▶ WORK INSTRUCTIONS
Which lines run from the one containing "radicalement de celle" to the end of the entries below? Retype exactly those, both ends included.

▶ DATASET EXTRACT
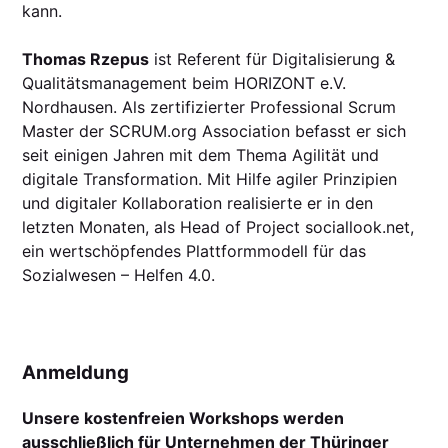
kann.
Thomas Rzepus
ist Referent für Digitalisierung &
Qualitätsmanagement beim HORIZONT e.V.
Nordhausen. Als zertifizierter Professional Scrum
Master der SCRUM.org Association befasst er sich
seit einigen Jahren mit dem Thema Agilität und
digitale Transformation. Mit Hilfe agiler Prinzipien
und digitaler Kollaboration realisierte er in den
letzten Monaten, als Head of Project sociallook.net,
ein wertschöpfendes Plattformmodell für das
Sozialwesen – Helfen 4.0.
Anmeldung
Unsere kostenfreien Workshops werden
ausschließlich für Unternehmen der Thüringer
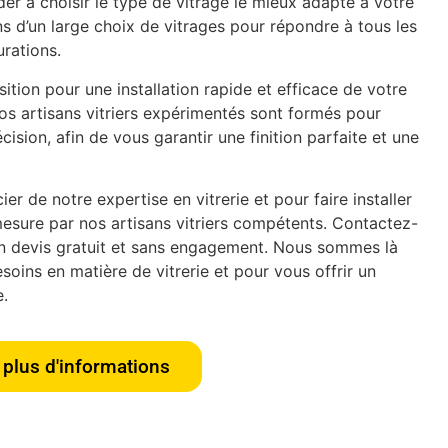
er à choisir le type de vitrage le mieux adapté à votre
s d’un large choix de vitrages pour répondre à tous les
urations.
tion pour une installation rapide et efficace de votre
os artisans vitriers expérimentés sont formés pour
écision, afin de vous garantir une finition parfaite et une
er de notre expertise en vitrerie et pour faire installer
esure par nos artisans vitriers compétents. Contactez-
n devis gratuit et sans engagement. Nous sommes là
oins en matière de vitrerie et pour vous offrir un
e.
plus d'informations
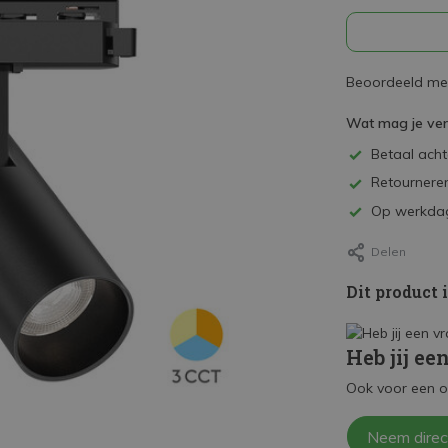
Beoordeeld met
Wat mag je ve
Betaal achte
Retourneren
Op werkdag
Delen
Dit product 
Heb jij ee
Ook voor een o
Neem direc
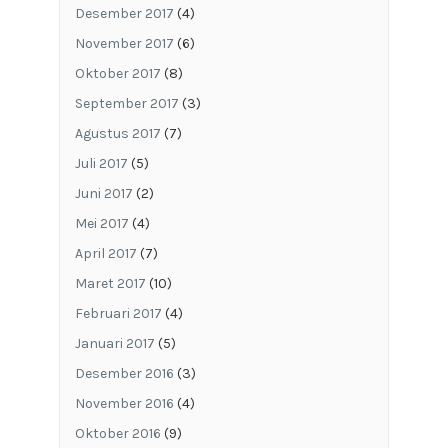
Desember 2017
(4)
November 2017
(6)
Oktober 2017
(8)
September 2017
(3)
Agustus 2017
(7)
Juli 2017
(5)
Juni 2017
(2)
Mei 2017
(4)
April 2017
(7)
Maret 2017
(10)
Februari 2017
(4)
Januari 2017
(5)
Desember 2016
(3)
November 2016
(4)
Oktober 2016
(9)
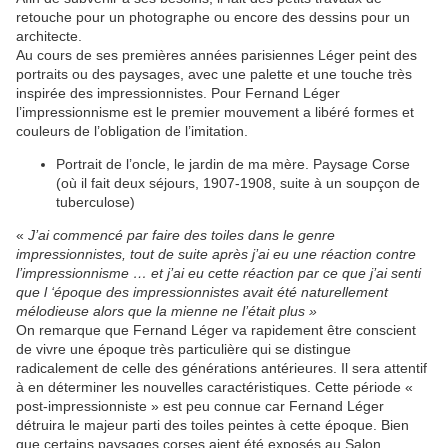
retouche pour un photographe ou encore des dessins pour un
architecte.
Au cours de ses premières années parisiennes Léger peint des
portraits ou des paysages, avec une palette et une touche très
inspirée des impressionnistes. Pour Fernand Léger
l’impressionnisme est le premier mouvement a libéré formes et
couleurs de l’obligation de l’imitation.
Portrait de l’oncle, le jardin de ma mère. Paysage Corse
(où il fait deux séjours, 1907-1908, suite à un soupçon de
tuberculose)
«
J’ai commencé par faire des toiles dans le genre
impressionnistes,
tout de suite après j’ai eu une réaction contre
l’impressionnisme … et j’ai eu cette réaction par ce que j’ai senti
que l ‘époque des impressionnistes avait été naturellement
mélodieuse alors que la mienne ne l’était plus »
On remarque que Fernand Léger va rapidement être conscient
de vivre une époque très particulière qui se distingue
radicalement de celle des générations antérieures. Il sera attentif
à en déterminer les nouvelles caractéristiques. Cette période «
post-impressionniste » est peu connue car Fernand Léger
détruira le majeur parti des toiles peintes à cette époque. Bien
que certains paysages corses aient été exposés au Salon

▶ EXPECTED ANSWER
radicalement de celle des générations antérieures. Il sera attentif
à en déterminer les nouvelles caractéristiques. Cette période «
post-impressionniste » est peu connue car Fernand Léger
détruira le majeur parti des toiles peintes à cette époque. Bien
que certains paysages corses aient été exposés au Salon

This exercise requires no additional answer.